** Assigned task **
Go through the listing below and output exactly the line with "text_box [788, 877, 1778, 1092]", the line with "Document page, 1624x1125 pixels.", and each line between; omit the rest.

Material for the task Block Start

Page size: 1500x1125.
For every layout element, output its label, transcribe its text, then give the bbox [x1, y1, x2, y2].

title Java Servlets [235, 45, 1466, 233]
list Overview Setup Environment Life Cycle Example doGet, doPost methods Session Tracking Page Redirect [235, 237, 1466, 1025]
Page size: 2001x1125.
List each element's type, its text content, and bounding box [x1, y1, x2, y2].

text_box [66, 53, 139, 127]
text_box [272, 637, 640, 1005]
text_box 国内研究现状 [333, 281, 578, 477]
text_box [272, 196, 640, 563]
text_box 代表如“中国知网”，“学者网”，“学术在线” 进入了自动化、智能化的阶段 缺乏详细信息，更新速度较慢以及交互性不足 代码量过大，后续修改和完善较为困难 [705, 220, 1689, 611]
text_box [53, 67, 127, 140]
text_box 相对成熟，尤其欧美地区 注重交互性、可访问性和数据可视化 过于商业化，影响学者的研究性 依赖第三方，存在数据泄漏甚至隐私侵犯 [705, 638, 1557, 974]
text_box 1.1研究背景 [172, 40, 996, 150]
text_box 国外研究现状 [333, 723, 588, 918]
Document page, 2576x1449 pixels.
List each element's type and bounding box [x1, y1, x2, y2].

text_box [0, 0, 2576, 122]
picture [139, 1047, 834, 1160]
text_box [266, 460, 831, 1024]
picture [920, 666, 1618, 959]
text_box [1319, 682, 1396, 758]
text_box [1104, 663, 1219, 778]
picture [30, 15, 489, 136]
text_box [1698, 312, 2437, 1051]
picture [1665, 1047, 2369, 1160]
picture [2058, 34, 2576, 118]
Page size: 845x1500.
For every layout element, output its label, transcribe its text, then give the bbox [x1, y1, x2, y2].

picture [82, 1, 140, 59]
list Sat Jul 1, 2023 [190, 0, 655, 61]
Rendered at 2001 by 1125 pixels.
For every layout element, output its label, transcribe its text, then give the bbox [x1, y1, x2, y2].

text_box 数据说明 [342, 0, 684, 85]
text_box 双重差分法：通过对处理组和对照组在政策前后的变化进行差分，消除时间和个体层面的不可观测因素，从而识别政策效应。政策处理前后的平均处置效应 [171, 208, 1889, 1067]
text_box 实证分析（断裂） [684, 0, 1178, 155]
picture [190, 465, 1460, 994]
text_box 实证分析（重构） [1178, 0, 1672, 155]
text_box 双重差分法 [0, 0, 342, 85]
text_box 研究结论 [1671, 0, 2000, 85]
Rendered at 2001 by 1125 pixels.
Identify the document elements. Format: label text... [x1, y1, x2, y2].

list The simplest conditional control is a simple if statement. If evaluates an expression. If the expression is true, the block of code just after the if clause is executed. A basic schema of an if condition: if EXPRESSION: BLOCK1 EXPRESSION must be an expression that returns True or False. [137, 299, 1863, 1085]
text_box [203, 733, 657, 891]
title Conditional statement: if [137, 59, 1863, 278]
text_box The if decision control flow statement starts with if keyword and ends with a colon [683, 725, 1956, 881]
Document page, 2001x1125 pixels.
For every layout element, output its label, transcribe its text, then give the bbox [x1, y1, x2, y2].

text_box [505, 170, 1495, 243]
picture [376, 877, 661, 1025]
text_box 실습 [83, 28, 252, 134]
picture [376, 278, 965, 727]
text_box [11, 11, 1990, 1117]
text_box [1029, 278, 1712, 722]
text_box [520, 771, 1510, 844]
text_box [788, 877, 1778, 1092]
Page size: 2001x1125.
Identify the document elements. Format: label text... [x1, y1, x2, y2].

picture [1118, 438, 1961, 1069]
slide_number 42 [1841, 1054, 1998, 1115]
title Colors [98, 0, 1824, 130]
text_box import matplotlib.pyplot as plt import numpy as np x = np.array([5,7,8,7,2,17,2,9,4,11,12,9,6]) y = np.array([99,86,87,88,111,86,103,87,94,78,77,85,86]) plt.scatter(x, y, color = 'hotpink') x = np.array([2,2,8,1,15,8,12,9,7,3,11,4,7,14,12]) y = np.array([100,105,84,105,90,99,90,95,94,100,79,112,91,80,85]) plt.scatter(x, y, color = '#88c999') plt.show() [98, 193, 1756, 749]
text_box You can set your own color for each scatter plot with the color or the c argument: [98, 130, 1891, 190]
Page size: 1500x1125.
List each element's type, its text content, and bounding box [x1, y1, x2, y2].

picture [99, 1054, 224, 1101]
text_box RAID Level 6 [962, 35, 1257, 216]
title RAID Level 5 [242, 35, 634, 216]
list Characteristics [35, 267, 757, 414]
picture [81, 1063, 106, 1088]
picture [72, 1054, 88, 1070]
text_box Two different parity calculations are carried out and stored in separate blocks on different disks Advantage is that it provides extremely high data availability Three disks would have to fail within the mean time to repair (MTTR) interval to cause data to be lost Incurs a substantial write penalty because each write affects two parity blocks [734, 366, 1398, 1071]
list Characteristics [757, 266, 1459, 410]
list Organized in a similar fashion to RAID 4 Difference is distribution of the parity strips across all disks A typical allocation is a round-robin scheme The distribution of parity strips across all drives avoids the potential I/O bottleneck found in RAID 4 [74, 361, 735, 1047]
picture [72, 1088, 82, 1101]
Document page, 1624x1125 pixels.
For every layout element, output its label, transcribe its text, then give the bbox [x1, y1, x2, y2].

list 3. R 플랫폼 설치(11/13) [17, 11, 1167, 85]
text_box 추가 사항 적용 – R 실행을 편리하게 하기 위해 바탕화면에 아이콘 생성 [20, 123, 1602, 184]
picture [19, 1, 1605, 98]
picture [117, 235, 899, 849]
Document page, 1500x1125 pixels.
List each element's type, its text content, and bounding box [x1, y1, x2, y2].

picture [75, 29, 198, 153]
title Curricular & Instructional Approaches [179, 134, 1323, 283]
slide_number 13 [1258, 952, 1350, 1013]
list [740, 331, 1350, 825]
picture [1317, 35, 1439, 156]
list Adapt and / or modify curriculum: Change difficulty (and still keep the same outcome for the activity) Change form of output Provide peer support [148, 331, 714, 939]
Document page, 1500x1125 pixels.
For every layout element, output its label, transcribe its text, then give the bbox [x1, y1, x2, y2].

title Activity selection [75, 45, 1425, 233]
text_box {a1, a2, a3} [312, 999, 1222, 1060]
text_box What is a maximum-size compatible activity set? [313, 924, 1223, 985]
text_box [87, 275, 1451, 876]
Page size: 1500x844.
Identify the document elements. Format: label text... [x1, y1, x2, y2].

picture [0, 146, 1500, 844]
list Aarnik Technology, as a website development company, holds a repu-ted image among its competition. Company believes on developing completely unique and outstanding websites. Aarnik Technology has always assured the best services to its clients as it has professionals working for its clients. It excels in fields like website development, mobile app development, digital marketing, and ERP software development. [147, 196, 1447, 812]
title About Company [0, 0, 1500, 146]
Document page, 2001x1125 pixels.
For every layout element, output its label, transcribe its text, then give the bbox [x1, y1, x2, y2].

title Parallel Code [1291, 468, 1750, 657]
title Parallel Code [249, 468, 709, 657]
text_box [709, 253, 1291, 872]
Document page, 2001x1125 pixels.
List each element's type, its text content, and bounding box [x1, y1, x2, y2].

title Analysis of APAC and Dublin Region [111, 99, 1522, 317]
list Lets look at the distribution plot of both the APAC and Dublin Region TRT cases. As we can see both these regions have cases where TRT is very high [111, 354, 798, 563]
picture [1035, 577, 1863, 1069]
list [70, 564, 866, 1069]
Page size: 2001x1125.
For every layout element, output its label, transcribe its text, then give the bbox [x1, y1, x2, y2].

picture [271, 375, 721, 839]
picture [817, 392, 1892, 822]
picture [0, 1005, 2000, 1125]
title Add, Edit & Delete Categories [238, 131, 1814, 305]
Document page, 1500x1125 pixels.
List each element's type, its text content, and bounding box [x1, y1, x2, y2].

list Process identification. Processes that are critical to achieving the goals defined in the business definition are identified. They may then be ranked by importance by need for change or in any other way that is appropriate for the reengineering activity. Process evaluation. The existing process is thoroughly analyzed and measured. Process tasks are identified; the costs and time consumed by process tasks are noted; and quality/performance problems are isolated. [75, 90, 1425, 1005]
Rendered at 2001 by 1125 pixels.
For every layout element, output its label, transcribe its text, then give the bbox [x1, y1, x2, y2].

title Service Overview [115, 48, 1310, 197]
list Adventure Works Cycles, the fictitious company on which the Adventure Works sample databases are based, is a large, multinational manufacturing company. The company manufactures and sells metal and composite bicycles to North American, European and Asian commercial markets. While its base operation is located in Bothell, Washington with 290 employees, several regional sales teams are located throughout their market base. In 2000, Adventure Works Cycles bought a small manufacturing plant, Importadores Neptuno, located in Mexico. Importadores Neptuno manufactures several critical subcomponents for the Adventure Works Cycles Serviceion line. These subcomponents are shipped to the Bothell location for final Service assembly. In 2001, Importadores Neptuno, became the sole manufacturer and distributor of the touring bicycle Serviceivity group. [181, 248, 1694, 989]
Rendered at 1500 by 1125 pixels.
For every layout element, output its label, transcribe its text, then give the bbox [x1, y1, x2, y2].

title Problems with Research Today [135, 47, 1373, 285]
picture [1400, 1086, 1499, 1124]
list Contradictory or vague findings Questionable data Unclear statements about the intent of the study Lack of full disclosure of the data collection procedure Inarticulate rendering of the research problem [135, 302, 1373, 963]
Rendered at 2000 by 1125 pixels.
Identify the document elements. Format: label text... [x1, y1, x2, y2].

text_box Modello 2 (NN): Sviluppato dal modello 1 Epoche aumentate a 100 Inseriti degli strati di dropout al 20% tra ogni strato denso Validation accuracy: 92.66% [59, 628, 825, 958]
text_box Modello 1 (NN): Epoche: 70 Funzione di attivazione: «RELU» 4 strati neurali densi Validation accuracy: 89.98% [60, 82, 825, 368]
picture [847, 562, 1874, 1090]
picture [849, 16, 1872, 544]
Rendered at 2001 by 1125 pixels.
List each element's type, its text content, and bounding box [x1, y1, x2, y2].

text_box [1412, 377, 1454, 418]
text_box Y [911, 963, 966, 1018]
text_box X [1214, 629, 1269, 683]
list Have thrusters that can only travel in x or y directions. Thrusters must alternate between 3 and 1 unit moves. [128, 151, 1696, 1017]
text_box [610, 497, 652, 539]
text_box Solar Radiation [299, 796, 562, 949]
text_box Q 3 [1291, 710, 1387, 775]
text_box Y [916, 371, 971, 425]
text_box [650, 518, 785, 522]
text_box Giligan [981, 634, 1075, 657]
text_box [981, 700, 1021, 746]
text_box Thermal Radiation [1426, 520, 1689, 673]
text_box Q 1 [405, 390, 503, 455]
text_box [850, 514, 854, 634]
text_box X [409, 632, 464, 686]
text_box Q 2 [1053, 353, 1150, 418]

Material for the task Block End

** Task response **
text_box [788, 877, 1778, 1092]
Page size: 2001x1125.
Identify the document elements. Format: label text... [x1, y1, x2, y2].

picture [1118, 438, 1961, 1069]
slide_number 42 [1841, 1054, 1998, 1115]
title Colors [98, 0, 1824, 130]
text_box import matplotlib.pyplot as plt import numpy as np x = np.array([5,7,8,7,2,17,2,9,4,11,12,9,6]) y = np.array([99,86,87,88,111,86,103,87,94,78,77,85,86]) plt.scatter(x, y, color = 'hotpink') x = np.array([2,2,8,1,15,8,12,9,7,3,11,4,7,14,12]) y = np.array([100,105,84,105,90,99,90,95,94,100,79,112,91,80,85]) plt.scatter(x, y, color = '#88c999') plt.show() [98, 193, 1756, 749]
text_box You can set your own color for each scatter plot with the color or the c argument: [98, 130, 1891, 190]
Page size: 1500x1125.
List each element's type, its text content, and bounding box [x1, y1, x2, y2].

picture [99, 1054, 224, 1101]
text_box RAID Level 6 [962, 35, 1257, 216]
title RAID Level 5 [242, 35, 634, 216]
list Characteristics [35, 267, 757, 414]
picture [81, 1063, 106, 1088]
picture [72, 1054, 88, 1070]
text_box Two different parity calculations are carried out and stored in separate blocks on different disks Advantage is that it provides extremely high data availability Three disks would have to fail within the mean time to repair (MTTR) interval to cause data to be lost Incurs a substantial write penalty because each write affects two parity blocks [734, 366, 1398, 1071]
list Characteristics [757, 266, 1459, 410]
list Organized in a similar fashion to RAID 4 Difference is distribution of the parity strips across all disks A typical allocation is a round-robin scheme The distribution of parity strips across all drives avoids the potential I/O bottleneck found in RAID 4 [74, 361, 735, 1047]
picture [72, 1088, 82, 1101]
Document page, 1624x1125 pixels.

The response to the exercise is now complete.